4. Lesions in humans appear on the hands or fingers.
5. The disease is accompanied by fever.
6. Fatal outbreaks had been reported in wild animals kept in zoos.
7. Elephants and cheetah’s were affected the most.
8. Natural infection had been reported in domestic cats.
9. The primary host of cowpox may not necessarily be cows.
10. Wild rodents and cats are even more susceptible.
IV. Milker’s nodes:
1. It is an unimportant occupational disease.
2. Humans get the disease during the milking of infected cows.
3. Lesions occur as small nodules that are ulcerating.
4. They cannot be grown externally in eggs.
5. It is usually grown in bovine kidney cultures.
V. Orf (contagious pustular dermatitis):
1. It is primarily the disease of the sheep and goats.

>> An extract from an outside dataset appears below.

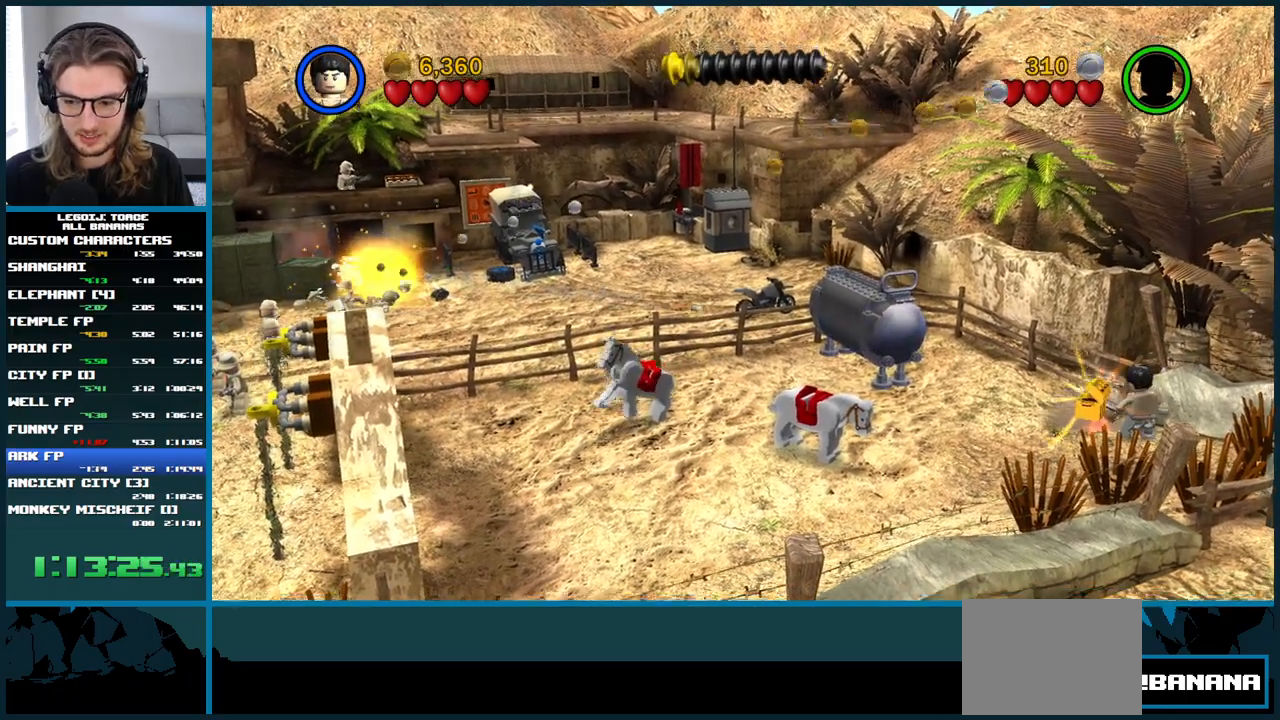
{"buttons": [], "left_stick": "left", "right_stick": "center", "events": [[17, "B", "up"], [100, "B", "down"], [150, "B", "up"], [300, "left_stick", "left"]]}
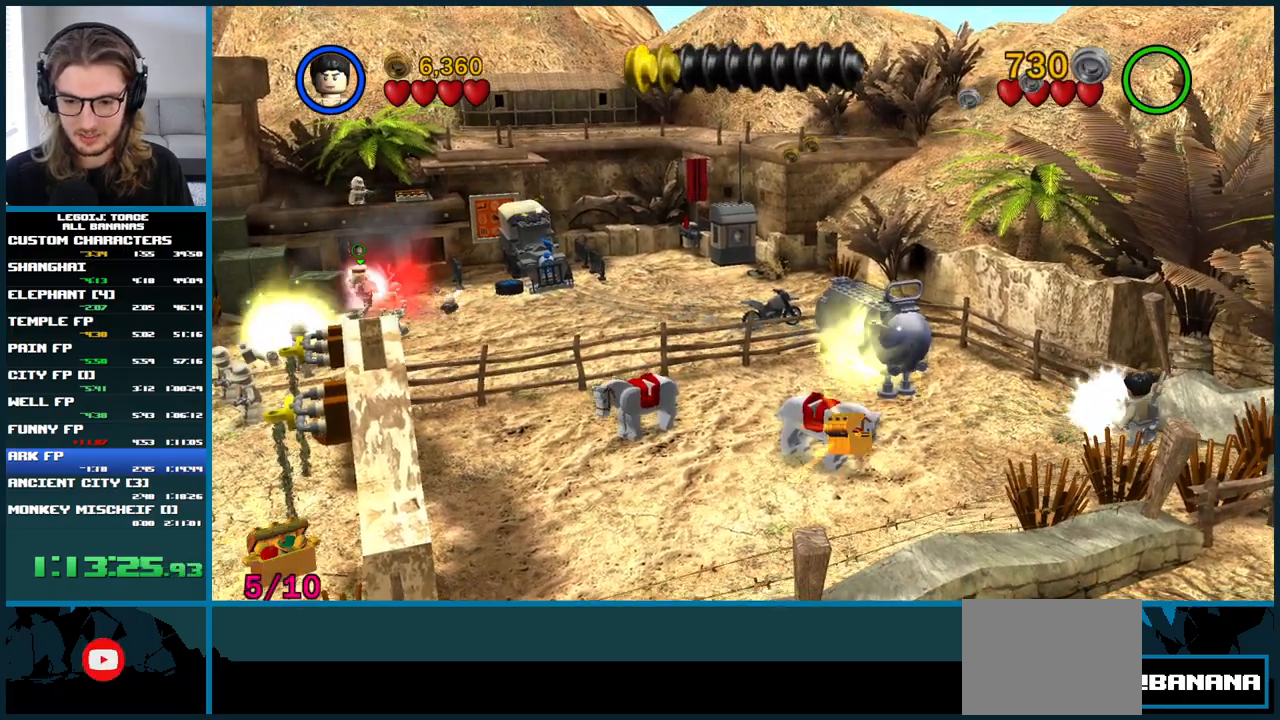
{"buttons": [], "left_stick": "left", "right_stick": "center", "events": [[83, "A", "down"], [200, "A", "up"], [267, "A", "down"], [367, "A", "up"]]}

2. Transmitted to humans by contact.
3. In humans, the disease causes lesions which may be hardened and vesicular.
4. The lesion may have a central ulcerating portion.
5. Hands, forearms and face are the commonly effecting sites.
VI. Tanapox:
1. The virus was isolated from the epidemics of a feverish illness, along the Tana river in Kenya.
2. The patients showed scary like lesions on the upper parts of the body.
3. Monkeys are the only susceptible animal.
4. It is different from other types, that it cannot grow in eggs.
5. Human and monkey tissue culture is used for growing.
VII. Molluscum contagiosum:
1. The disease is commonly seen among children and young adults.
2. Characterized by pink or pearl- like white nodules resembling warts on the skin.
3. Eosinophilic inclusion bodies are seen in sections of lesions.
4. They seem to displace the nuclei to the margin. These bodies are known as Molluscum bodies.
5. They are composed of large amounts of viral particles implanted in a protein matrix.
6. Humans are the only susceptible hosts.
7. The virus cannot be grown in eggs, tissue culture or animals.
8. The incidence of this virus is found to be through sexual transmission.
9. When it occurs in the genital areas, it may become inflamed, ulcerated , and create HSV infections.